Information theoretic analysis of dynamical encoding by filiform
mechanoreceptors in the cricket cercal system.
Roddey, Cooper and Gwen A. Jacobs.
Department of molecular and cell biology, university of california,
berkeley, california 94720.
APStracts 3:0001N, 1996.
SUMMARY AND CONCLUSIONS
1. The stimulus/response properties of twenty mechanosensory receptors in the
cricket cercal sensory system were studied using electrophysiological
techniques. These receptors innervated filiform hairs of various lengths and
directional selectivities. Previous studies have characterized the sensitivity
of such cells to the direction of air currents and to the amplitude of
sinusoidal stimuli. In the experiments reported here, the quantity and quality
of information encoded in the receptors' elicited responses about the dynamics
of more complex air current waveforms were characterized. 2. Based on a white
noise analysis of receptor response properties, the median frequency of each
receptor's frequency tuning curve was found to be strongly correlated with the
length of its associated mechanosensory hair. The receptors connected to hairs
longer than 900 [mu]m encoded frequencies below about 150 Hz very accurately,
and the receptors connected to shorter hairs encoded progressively higher
bands of frequencies. These results were interpreted within the constraints
imposed by the biomechanics of the air current-to-cercus boundary. 3. The
encoding accuracy was expressed in the information theoretic units of
bits/sec, which characterizes the information transmission rate of a receptor.

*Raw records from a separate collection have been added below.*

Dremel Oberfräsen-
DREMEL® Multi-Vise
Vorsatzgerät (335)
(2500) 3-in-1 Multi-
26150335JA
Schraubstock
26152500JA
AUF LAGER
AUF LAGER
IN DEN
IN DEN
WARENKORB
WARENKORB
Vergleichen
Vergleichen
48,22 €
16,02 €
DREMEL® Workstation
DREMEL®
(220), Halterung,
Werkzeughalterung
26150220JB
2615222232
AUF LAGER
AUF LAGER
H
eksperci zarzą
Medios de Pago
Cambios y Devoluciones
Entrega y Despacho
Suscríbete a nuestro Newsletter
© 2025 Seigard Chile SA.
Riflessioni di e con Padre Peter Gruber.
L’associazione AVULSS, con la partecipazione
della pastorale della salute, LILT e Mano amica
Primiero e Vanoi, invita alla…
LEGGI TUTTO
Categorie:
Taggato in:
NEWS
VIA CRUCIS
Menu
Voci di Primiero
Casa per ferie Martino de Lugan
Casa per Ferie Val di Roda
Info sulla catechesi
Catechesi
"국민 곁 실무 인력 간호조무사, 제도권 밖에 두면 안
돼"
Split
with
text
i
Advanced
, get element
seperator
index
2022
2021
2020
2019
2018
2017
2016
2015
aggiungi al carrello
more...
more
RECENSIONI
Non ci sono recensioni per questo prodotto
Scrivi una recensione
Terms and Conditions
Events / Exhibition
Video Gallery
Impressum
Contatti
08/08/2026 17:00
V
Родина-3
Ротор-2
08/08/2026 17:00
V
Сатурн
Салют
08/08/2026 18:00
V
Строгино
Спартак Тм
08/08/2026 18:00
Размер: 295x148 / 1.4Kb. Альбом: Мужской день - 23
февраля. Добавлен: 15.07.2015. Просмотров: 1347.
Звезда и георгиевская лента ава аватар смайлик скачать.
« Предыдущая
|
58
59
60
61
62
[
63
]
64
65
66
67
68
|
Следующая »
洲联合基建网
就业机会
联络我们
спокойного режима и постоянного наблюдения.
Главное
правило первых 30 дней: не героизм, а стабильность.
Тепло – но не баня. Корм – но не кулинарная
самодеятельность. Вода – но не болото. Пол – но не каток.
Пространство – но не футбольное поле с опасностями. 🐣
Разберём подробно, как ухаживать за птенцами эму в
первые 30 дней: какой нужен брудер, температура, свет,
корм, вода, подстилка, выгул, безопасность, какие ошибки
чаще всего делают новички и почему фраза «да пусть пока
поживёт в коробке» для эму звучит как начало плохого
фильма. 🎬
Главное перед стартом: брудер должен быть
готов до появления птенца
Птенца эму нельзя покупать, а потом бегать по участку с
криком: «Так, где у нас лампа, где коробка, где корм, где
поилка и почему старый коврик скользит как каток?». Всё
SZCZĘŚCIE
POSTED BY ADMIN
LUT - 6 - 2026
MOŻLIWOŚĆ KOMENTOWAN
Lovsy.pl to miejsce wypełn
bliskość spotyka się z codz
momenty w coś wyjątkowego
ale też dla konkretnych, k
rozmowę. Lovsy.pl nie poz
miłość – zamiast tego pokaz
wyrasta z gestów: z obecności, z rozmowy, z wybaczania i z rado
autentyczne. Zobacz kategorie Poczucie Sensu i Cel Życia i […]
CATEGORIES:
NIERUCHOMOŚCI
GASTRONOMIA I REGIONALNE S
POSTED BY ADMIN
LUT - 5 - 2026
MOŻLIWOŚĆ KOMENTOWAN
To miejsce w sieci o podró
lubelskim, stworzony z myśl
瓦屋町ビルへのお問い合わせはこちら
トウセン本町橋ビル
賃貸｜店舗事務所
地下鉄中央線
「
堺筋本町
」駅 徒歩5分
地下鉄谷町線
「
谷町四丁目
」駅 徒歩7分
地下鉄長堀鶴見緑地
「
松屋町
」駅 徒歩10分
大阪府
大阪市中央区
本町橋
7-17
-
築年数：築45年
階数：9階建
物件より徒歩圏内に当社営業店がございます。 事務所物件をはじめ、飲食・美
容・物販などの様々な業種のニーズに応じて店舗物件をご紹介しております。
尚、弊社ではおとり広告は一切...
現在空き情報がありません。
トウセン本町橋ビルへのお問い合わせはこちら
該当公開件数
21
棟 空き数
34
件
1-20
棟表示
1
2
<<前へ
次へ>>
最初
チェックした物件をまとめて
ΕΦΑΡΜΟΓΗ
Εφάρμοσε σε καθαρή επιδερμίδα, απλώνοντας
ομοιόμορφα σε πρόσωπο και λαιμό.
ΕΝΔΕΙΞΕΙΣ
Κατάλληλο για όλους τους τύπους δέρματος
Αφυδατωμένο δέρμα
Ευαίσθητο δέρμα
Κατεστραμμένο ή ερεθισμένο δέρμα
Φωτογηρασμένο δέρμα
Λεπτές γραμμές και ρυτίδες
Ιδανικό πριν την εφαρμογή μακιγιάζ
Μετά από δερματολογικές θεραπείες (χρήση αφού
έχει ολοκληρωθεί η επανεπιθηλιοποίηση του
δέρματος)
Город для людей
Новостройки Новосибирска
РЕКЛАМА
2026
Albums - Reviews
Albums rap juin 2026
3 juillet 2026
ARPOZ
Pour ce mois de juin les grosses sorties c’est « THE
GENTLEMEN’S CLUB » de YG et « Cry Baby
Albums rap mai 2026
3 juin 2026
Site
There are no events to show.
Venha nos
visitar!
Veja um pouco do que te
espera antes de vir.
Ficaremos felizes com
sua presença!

The information rates of the neuronal spike trains ranged from 75 to 220
bits/sec. The information transmission rate was not correlated with the length
of the mechanosensory hair. The average amount of information transmitted per
action potential was negatively correlated with receptor hair length, and
ranged between 0.6 and 3.1 bits/spike. Decoding of the receptor responses was
restricted to linear transformations of the spike trains. 4. The
stimulus/response latencies of the different receptors ranged between 5 and 11
msec, and the integration time of the receptors ranged between 8 and 30 msec.
The latency of a receptor was only weakly correlated with the length of its
associated hair, and a receptor's integration time was correlated with hair
length. 5. The stimulus/response phase difference for receptor cells which
innervated hairs longer than about 800 [mu]m increased with frequency above 50
Hz. The phase responses for receptor cells connected to hairs shorter than 800
[mu]m did not vary for frequencies above 50 Hz.
Received 28 April 1995; accepted in final form 18 October 1995.
APS Manuscript Number J288-5.
Article publication pending J. Neurophysiol.